Task goal
All lines from the one containing "77: (633, 614)" through the end of the material are to be given back exactly, without pictures.

Records shown Start Marker

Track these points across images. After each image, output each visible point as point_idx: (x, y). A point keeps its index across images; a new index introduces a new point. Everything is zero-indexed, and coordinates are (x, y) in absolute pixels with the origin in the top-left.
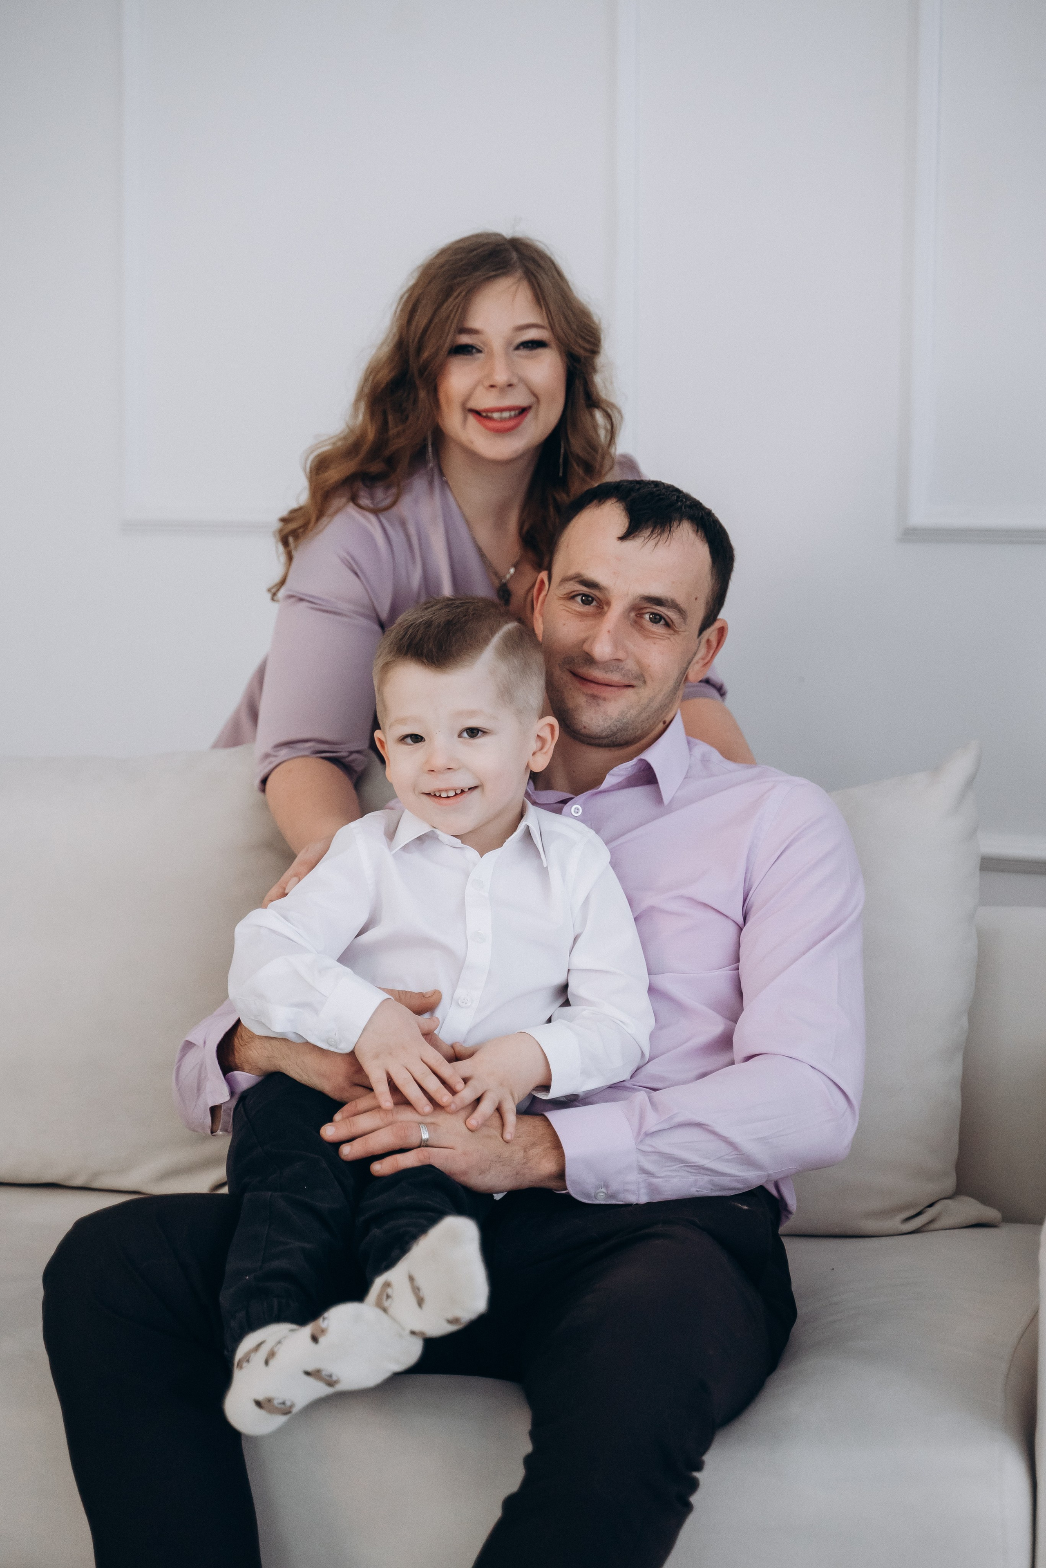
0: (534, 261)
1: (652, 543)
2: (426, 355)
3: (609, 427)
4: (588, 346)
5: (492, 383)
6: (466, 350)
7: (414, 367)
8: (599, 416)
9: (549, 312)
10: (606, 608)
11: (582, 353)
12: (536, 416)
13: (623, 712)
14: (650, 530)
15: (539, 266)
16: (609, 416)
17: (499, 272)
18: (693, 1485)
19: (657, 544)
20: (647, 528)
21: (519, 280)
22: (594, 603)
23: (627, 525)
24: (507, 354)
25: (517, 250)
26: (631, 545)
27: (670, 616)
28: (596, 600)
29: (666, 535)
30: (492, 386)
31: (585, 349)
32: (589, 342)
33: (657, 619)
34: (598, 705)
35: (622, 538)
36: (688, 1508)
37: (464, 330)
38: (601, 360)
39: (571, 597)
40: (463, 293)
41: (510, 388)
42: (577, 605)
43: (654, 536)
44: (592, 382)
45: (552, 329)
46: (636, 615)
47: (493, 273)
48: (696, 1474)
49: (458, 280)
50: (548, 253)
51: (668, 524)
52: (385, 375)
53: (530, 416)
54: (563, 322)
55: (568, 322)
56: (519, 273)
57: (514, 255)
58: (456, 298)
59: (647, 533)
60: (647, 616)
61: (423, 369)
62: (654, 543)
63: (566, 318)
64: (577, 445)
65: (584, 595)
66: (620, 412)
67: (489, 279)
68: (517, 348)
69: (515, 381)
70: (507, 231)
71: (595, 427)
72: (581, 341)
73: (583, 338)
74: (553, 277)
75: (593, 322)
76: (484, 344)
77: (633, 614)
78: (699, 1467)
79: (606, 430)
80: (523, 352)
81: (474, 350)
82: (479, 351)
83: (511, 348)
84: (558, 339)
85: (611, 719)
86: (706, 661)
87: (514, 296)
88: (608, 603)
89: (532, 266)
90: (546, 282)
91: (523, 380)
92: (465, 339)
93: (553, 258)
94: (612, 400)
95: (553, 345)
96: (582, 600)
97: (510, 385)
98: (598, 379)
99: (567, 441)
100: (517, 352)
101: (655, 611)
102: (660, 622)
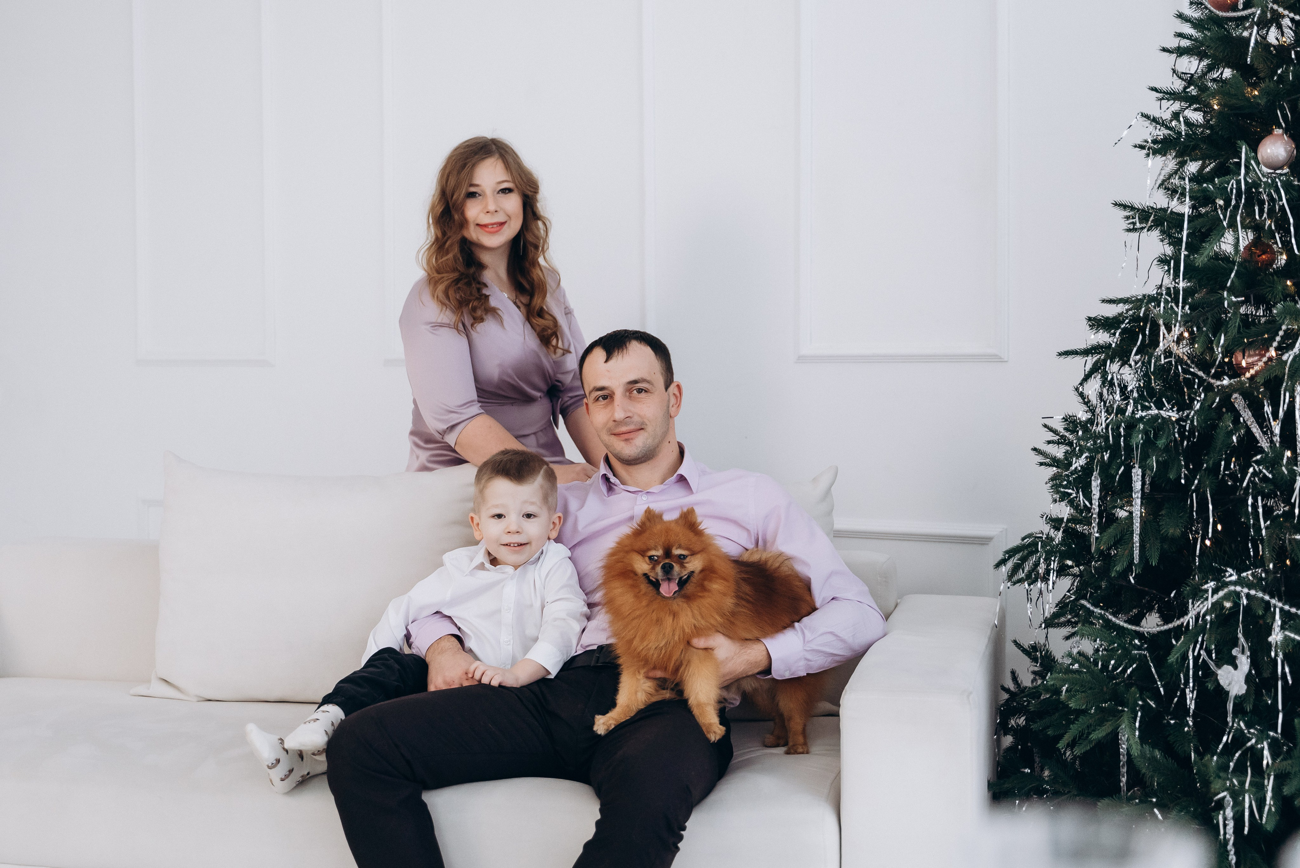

Records shown End Marker

Your solution
77: (633, 614)
78: (699, 1467)
79: (606, 430)
80: (523, 352)
81: (474, 350)
82: (479, 351)
83: (511, 348)
84: (558, 339)
85: (611, 719)
86: (706, 661)
87: (514, 296)
88: (608, 603)
89: (532, 266)
90: (546, 282)
91: (523, 380)
92: (465, 339)
93: (553, 258)
94: (612, 400)
95: (553, 345)
96: (582, 600)
97: (510, 385)
98: (598, 379)
99: (567, 441)
100: (517, 352)
101: (655, 611)
102: (660, 622)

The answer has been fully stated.